Now, Airbnb adds the 7 percent tax onto customers’ bills when they pay online. The company collects the taxes on behalf of its hosts, and then turns the money over to the town.

From Aug. 1 to Nov. 30 in 2018, which represents the height of Blacksburg’s tourism season around Virginia Tech football, Airbnb said it collected and remitted a total of $27,000 in taxes to the town.

For comparison, Blacksburg collected $13,400 on all homestay rentals including Airbnb and its competitors from July 1 to Nov. 30 in 2017, according to statistics provided by Blacksburg Town Attorney Larry Spencer. With the help of Airbnb the following year, the town collected $32,800 over the same period in 2018, a bump of more than 100 percent.
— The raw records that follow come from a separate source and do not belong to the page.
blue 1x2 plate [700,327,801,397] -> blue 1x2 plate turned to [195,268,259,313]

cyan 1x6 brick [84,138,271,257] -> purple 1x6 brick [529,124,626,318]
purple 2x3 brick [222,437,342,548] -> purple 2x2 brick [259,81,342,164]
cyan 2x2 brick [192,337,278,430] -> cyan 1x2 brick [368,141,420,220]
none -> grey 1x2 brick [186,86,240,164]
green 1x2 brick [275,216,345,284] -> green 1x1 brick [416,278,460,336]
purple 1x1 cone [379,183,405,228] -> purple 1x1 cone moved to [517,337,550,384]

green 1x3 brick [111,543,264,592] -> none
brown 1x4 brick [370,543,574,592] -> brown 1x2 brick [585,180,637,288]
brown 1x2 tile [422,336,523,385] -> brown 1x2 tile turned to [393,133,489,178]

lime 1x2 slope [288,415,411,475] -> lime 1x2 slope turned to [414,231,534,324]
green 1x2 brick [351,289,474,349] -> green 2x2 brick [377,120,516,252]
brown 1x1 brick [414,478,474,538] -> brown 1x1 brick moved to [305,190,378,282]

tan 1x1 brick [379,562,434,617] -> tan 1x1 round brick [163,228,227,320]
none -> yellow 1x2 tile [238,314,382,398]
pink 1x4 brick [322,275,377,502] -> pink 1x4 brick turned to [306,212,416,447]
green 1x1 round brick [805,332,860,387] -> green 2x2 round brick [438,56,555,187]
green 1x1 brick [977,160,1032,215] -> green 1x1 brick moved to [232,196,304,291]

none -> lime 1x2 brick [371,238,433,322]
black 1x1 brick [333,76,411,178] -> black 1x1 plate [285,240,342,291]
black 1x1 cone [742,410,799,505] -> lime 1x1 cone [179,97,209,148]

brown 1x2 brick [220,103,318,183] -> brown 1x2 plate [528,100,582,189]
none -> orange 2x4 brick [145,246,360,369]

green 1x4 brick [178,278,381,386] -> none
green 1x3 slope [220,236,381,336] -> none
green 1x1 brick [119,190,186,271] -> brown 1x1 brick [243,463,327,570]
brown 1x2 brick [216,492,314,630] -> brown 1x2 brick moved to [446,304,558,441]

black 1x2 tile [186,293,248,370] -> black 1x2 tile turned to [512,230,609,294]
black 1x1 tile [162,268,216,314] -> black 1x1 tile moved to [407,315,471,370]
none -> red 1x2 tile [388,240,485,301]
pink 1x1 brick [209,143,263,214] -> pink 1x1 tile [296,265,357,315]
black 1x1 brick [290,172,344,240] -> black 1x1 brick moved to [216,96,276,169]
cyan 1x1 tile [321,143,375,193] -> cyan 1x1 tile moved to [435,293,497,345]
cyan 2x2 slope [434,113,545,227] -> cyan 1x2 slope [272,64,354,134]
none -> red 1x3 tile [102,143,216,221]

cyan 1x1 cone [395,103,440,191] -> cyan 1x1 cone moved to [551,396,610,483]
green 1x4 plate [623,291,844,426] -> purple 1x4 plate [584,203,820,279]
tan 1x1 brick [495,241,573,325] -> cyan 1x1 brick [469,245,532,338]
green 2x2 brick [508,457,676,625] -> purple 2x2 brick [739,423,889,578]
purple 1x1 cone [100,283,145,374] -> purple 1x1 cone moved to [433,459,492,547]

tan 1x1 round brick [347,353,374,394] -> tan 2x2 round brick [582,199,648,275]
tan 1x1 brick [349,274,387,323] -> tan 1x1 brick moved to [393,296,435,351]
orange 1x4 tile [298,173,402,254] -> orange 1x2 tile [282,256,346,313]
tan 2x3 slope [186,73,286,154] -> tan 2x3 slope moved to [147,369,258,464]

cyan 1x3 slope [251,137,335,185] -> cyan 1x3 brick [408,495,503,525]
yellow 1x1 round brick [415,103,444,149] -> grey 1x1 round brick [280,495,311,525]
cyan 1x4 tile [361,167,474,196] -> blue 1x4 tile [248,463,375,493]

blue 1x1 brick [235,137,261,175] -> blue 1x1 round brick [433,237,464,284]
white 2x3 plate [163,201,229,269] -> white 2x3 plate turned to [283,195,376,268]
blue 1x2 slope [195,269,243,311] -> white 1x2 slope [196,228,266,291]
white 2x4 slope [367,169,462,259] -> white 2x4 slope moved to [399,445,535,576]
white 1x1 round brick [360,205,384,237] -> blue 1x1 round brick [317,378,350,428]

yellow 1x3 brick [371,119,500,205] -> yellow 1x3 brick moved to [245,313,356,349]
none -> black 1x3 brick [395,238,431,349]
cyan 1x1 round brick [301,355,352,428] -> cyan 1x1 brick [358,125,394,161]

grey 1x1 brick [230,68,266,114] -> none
Other jurisdictions have balked at the terms because Airbnb requires the localities it works with to forfeit many of their auditing powers.

The company’s standard tax collection agreement stipulates that localities won’t receive a list of addresses where the rooms are booked or names of the taxpayers — basic information the government typically checks to ensure taxes are being assessed properly.

Industry groups, including Commissioners of the Revenue Association of Virginia and the Virginia Municipal League, have criticized the practice. They say Airbnb is asking localities to accept tax revenue from unknown taxpayers, all while taking the company’s word for it that the proper amounts are being remitted.

Blacksburg Mayor Leslie Hager-Smith wrote in an email that the town is giving the tax collection agreement a trial run. She addressed the transparency debate, but pointed out that it doesn’t cost the town anything to experiment.

Based on the increase over previous years, Hager-Smith added that the town believes Airbnb is assessing taxes properly.

“I’d say it’s been successful to date, but of course, we only have one year behind us,” she wrote. “As always, we’ll go forward with open minds and a focus on getting the best metrics we can.”

Hager-Smith also said the tax collection agreement has helped accomplished the goal of bringing “basic fairness” to the town’s lodging tax collection.

“The homeowners who decide to Airbnb their rooms are engaging in a commercial venture,” the mayor wrote. “This arrangement has helped to even the playing field for hoteliers and the operators of traditional bed and breakfasts.”